* **HOW TO COMPLETE THIS TASK**
Identify every line in the entries that contains the string "Süßwaren", and copy each one. Treat uppercase and lowercase letters as different.

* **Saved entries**
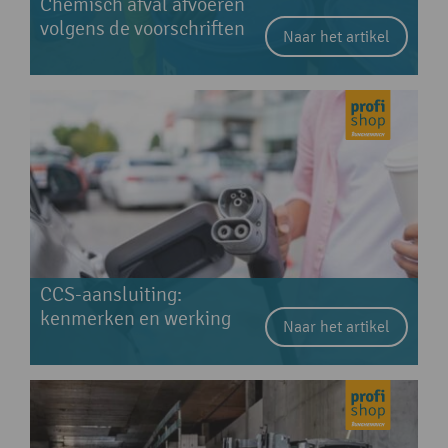
Chemisch afval afvoeren
volgens de voorschriften
Naar het artikel
CCS-aansluiting:
kenmerken en werking
Naar het artikel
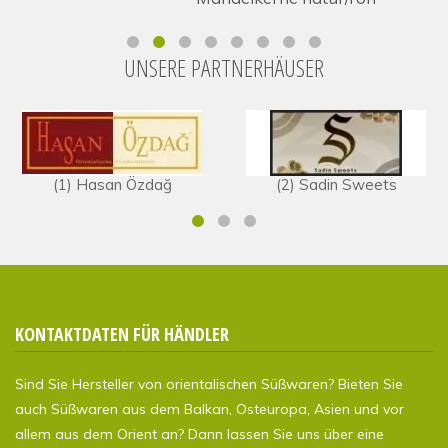
UNSERE PARTNERHÄUSER
(1) Hasan Özdağ
(2) Sadin Sweets
KONTAKTDATEN FÜR HÄNDLER
Sind Sie Hersteller von orientalischen Süßwaren? Bieten Sie
auch Süßwaren aus dem Balkan, Osteuropa, Asien und vor
allem aus dem Orient an? Dann lassen Sie uns über eine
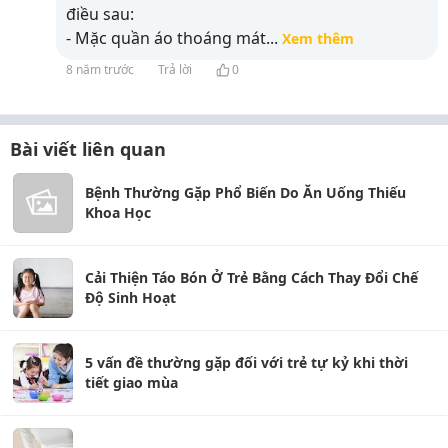
điều sau:
- Mặc quần áo thoáng mát
...
Xem thêm
8 năm trước
Trả lời
0
Bài viết liên quan
Bệnh Thường Gặp Phổ Biến Do Ăn Uống Thiếu
Khoa Học
Cải Thiện Táo Bón Ở Trẻ Bằng Cách Thay Đổi Chế
Độ Sinh Hoạt
5 vấn đề thường gặp đối với trẻ tự kỷ khi thời
tiết giao mùa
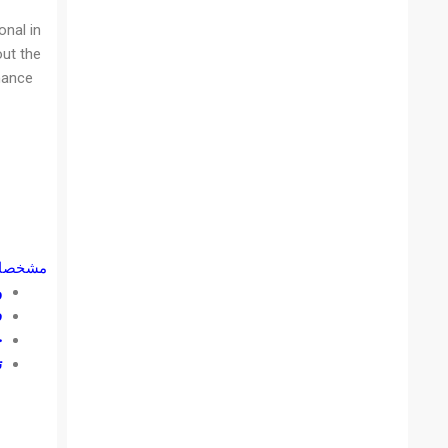
onal in
out the
mance
مشخصات 
و
ف
ح
ت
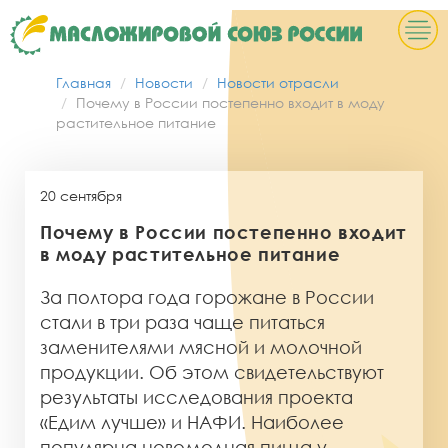
Главная
Новости
Новости отрасли
Почему в России постепенно входит в моду
растительное питание
20 сентября
Почему в России постепенно входит
в моду растительное питание
За полтора года горожане в России
стали в три раза чаще питаться
заменителями мясной и молочной
продукции. Об этом свидетельствуют
результаты исследования проекта
«Едим лучше» и НАФИ. Наиболее
популярна новомодная пища у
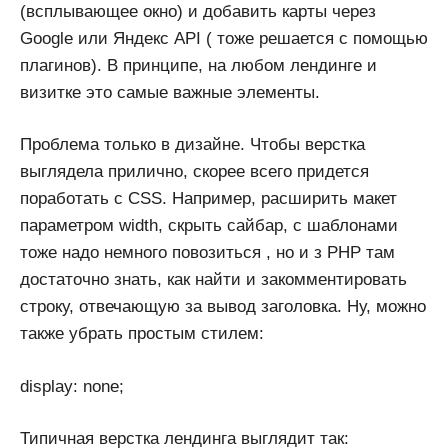
(всплывающее окно) и добавить карты через
Google или Яндекс API ( тоже решается с помощью
плагинов). В принципе, на любом лендинге и
визитке это самые важные элементы.
Проблема только в дизайне. Чтобы верстка
выглядела прилично, скорее всего придется
поработать с CSS. Например, расширить макет
параметром width, скрыть сайбар, с шаблонами
тоже надо немного повозиться , но и з PHP там
достаточно знать, как найти и закомментировать
строку, отвечающую за вывод заголовка. Ну, можно
также убрать простым стилем:
display: none;
Типичная верстка лендинга выглядит так:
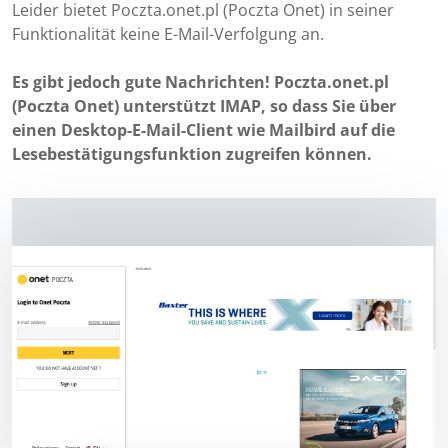
Leider bietet Poczta.onet.pl (Poczta Onet) in seiner
Funktionalität keine E-Mail-Verfolgung an.
Es gibt jedoch gute Nachrichten! Poczta.onet.pl
(Poczta Onet) unterstützt IMAP, so dass Sie über
einen Desktop-E-Mail-Client wie Mailbird auf die
Lesebestätigungsfunktion zugreifen können.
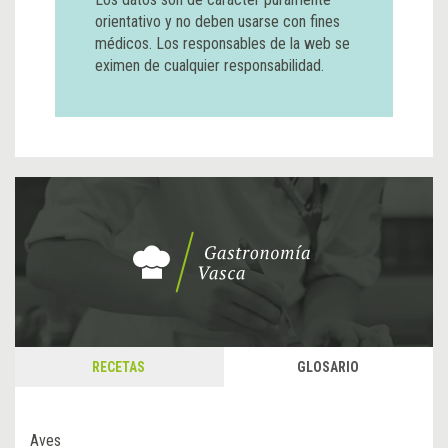
orientativo y no deben usarse con fines
médicos. Los responsables de la web se
eximen de cualquier responsabilidad.
RECETAS
GLOSARIO
Aves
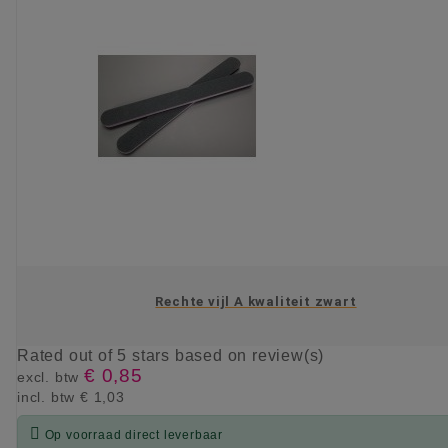
Rechte vijl A kwaliteit zwart
Rated
out of 5 stars based on
review(s)
€ 0,85
excl. btw
incl. btw
€ 1,03

Op voorraad direct leverbaar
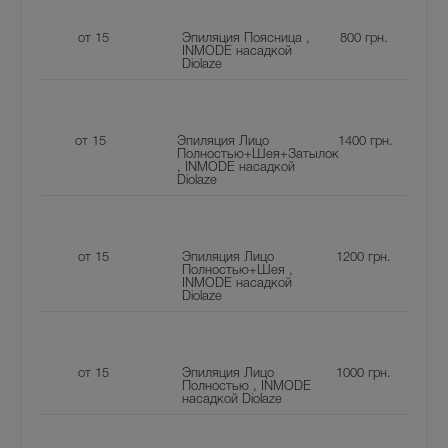
от 15
Эпиляция Поясница ,
800
грн.
INMODE насадкой
Diolaze
от 15
Эпиляция Лицо
1400
грн.
Полностью+Шея+Затылок
, INMODE насадкой
Diolaze
от 15
Эпиляция Лицо
1200
грн.
Полностью+Шея ,
INMODE насадкой
Diolaze
от 15
Эпиляция Лицо
1000
грн.
Полностью , INMODE
насадкой Diolaze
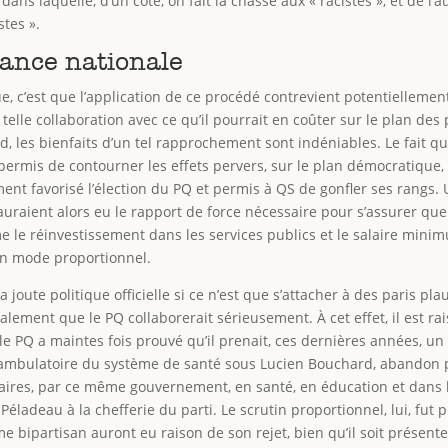
dans laquelle, d’un côté, on fait la chasse aux « racistes », et de l’
stes ».
iance nationale
que, c’est que l’application de ce procédé contrevient potentiellemen
 telle collaboration avec ce qu’il pourrait en coûter sur le plan des 
, les bienfaits d’un tel rapprochement sont indéniables. Le fait qu
r permis de contourner les effets pervers, sur le plan démocratique
lement favorisé l’élection du PQ et permis à QS de gonfler ses rang
 auraient alors eu le rapport de force nécessaire pour s’assurer qu
 réinvestissement dans les services publics et le salaire minimu
’un mode proportionnel.
la joute politique officielle si ce n’est que s’attacher à des paris p
galement que le PQ collaborerait sérieusement. À cet effet, il est r
 le PQ a maintes fois prouvé qu’il prenait, ces dernières années, u
ge ambulatoire du système de santé sous Lucien Bouchard, abandon
ires, par ce même gouvernement, en santé, en éducation et dans l’
rl Péladeau à la chefferie du parti. Le scrutin proportionnel, lui, 
 bipartisan auront eu raison de son rejet, bien qu’il soit présente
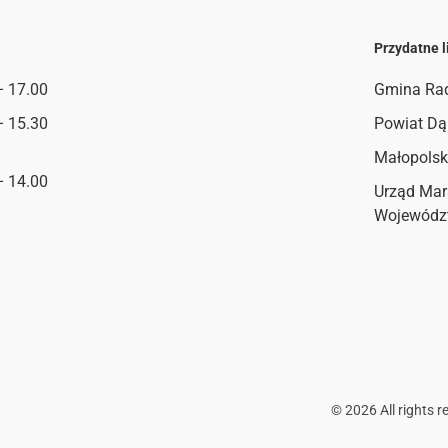
Przydatne l
– 17.00
Gmina Ra
– 15.30
Powiat Dą
Małopolsk
– 14.00
Urząd Mar
Wojewódz
©
2026
All rights r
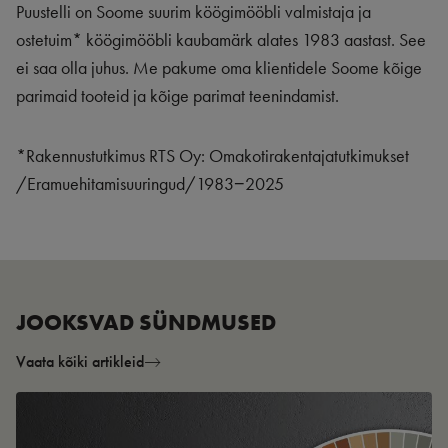
Puustelli on Soome suurim köögimööbli valmistaja ja
ostetuim* köögimööbli kaubamärk alates 1983 aastast. See
ei saa olla juhus. Me pakume oma klientidele Soome kõige
parimaid tooteid ja kõige parimat teenindamist.
*Rakennustutkimus RTS Oy: Omakotirakentajatutkimukset
/Eramuehitamisuuringud/1983−2025
JOOKSVAD SÜNDMUSED
Vaata kõiki artikleid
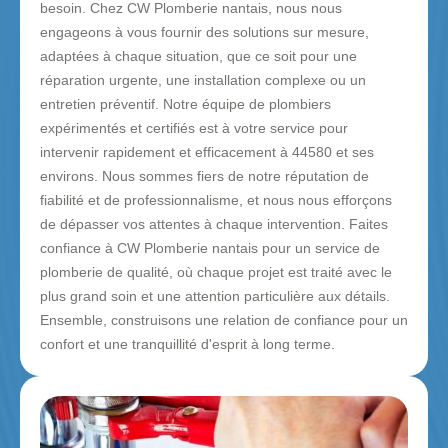
besoin. Chez CW Plomberie nantais, nous nous
engageons à vous fournir des solutions sur mesure,
adaptées à chaque situation, que ce soit pour une
réparation urgente, une installation complexe ou un
entretien préventif. Notre équipe de plombiers
expérimentés et certifiés est à votre service pour
intervenir rapidement et efficacement à 44580 et ses
environs. Nous sommes fiers de notre réputation de
fiabilité et de professionnalisme, et nous nous efforçons
de dépasser vos attentes à chaque intervention. Faites
confiance à CW Plomberie nantais pour un service de
plomberie de qualité, où chaque projet est traité avec le
plus grand soin et une attention particulière aux détails.
Ensemble, construisons une relation de confiance pour un
confort et une tranquillité d'esprit à long terme.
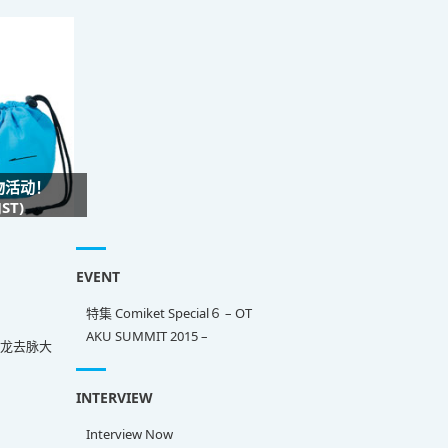
礼物活动！
ST)
EVENT
特集 Comiket Special６ – OT
AKU SUMMIT 2015 –
来龙去脉大
INTERVIEW
Interview Now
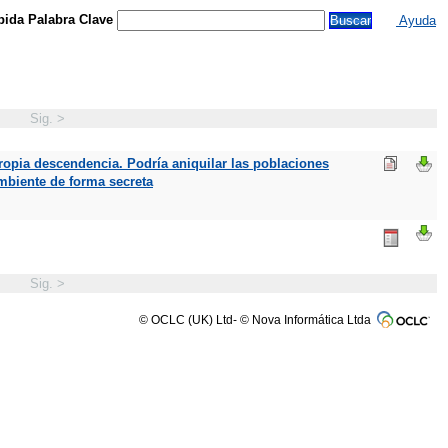
ida Palabra Clave
Ayuda
Sig. >
ropia descendencia. Podría aniquilar las poblaciones
mbiente de forma secreta
Sig. >
© OCLC (UK) Ltd- © Nova Informática Ltda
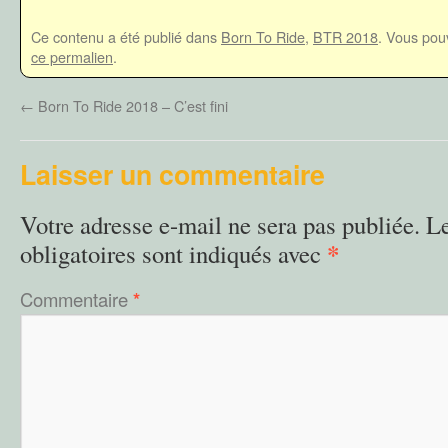
Ce contenu a été publié dans
Born To Ride
,
BTR 2018
. Vous pou
ce permalien
.
←
Born To Ride 2018 – C’est fini
Laisser un commentaire
Votre adresse e-mail ne sera pas publiée.
L
*
obligatoires sont indiqués avec
Commentaire
*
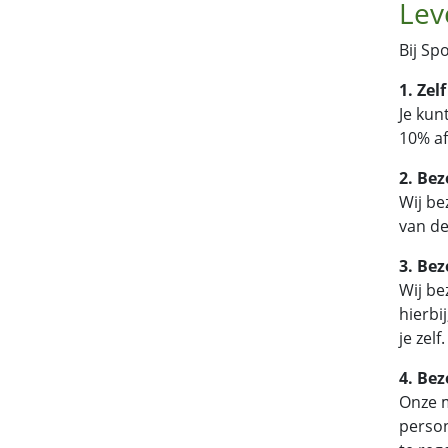
Lev
Bij Sp
1. Zel
Je kun
10% af
2. Bez
Wij be
van de 
3. Bez
Wij be
hierbi
je zelf.
4. Bez
Onze m
person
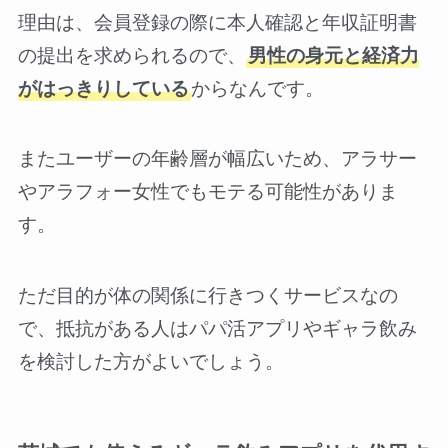
理由は、会員登録の際に本人確認と年収証明書
の提出を求められるので、
男性の身元と経済力
がはっきりしている
からなんです。
またユーザーの年齢層が幅広いため、アラサー
やアラフォー女性でもモテる可能性がありま
す。
ただ目的が体の関係に行きつくサービスなの
で、抵抗がある人はパパ活アプリやギャラ飲み
を検討した方がよいでしょう。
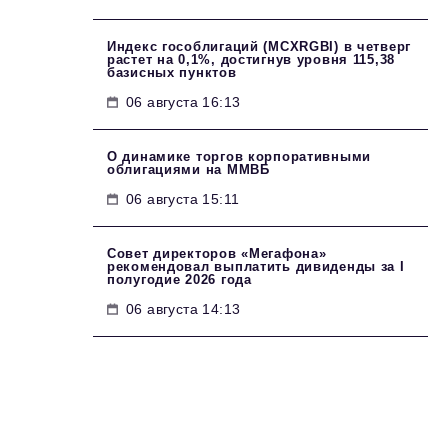
Индекс гособлигаций (MCXRGBI) в четверг
растет на 0,1%, достигнув уровня 115,38
базисных пунктов
06 августа 16:13
О динамике торгов корпоративными
облигациями на ММВБ
06 августа 15:11
Совет директоров «Мегафона»
рекомендовал выплатить дивиденды за I
полугодие 2026 года
06 августа 14:13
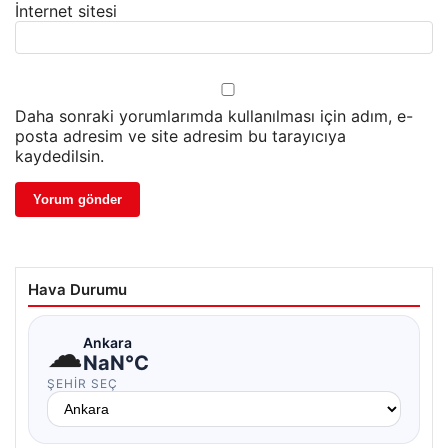
İnternet sitesi
Daha sonraki yorumlarımda kullanılması için adım, e-
posta adresim ve site adresim bu tarayıcıya
kaydedilsin.
Hava Durumu
☁
Ankara
NaN°C
ŞEHIR SEÇ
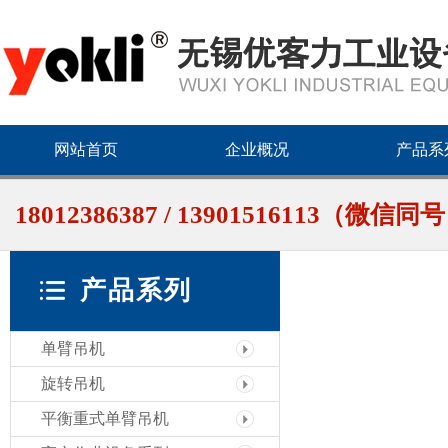
网站首页
企业概况
产品系
18012386387 / 13901516113（微信同
产品系列
单臂吊机
旋转吊机
平衡重式单臂吊机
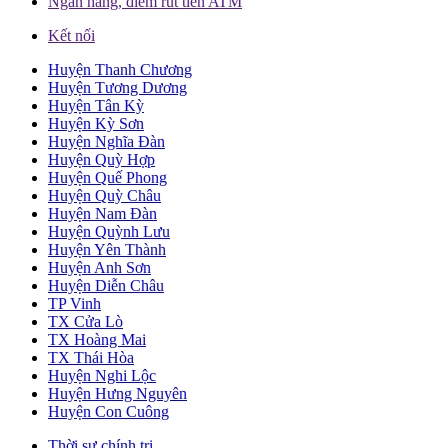
Ngân hàng, điểm rút tiền ATM
Kết nối
Huyện Thanh Chương
Huyện Tương Dương
Huyện Tân Kỳ
Huyện Kỳ Sơn
Huyện Nghĩa Đàn
Huyện Quỳ Hợp
Huyện Quế Phong
Huyện Quỳ Châu
Huyện Nam Đàn
Huyện Quỳnh Lưu
Huyện Yên Thành
Huyện Anh Sơn
Huyện Diễn Châu
TP Vinh
TX Cửa Lò
TX Hoàng Mai
TX Thái Hòa
Huyện Nghi Lộc
Huyện Hưng Nguyên
Huyện Con Cuông
Thời sự chính trị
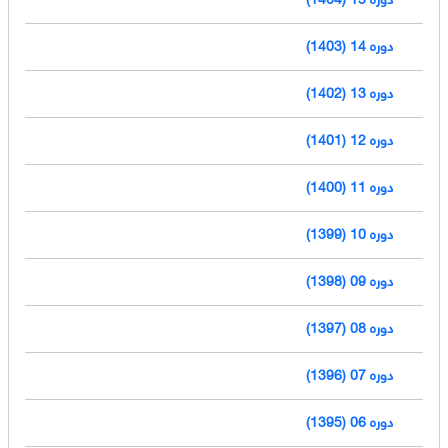
دوره 14 (1403)
دوره 13 (1402)
دوره 12 (1401)
دوره 11 (1400)
دوره 10 (1399)
دوره 09 (1398)
دوره 08 (1397)
دوره 07 (1396)
دوره 06 (1395)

* **RESULT**
Sind Sie Hersteller von orientalischen Süßwaren? Bieten Sie
auch Süßwaren aus dem Balkan, Osteuropa, Asien und vor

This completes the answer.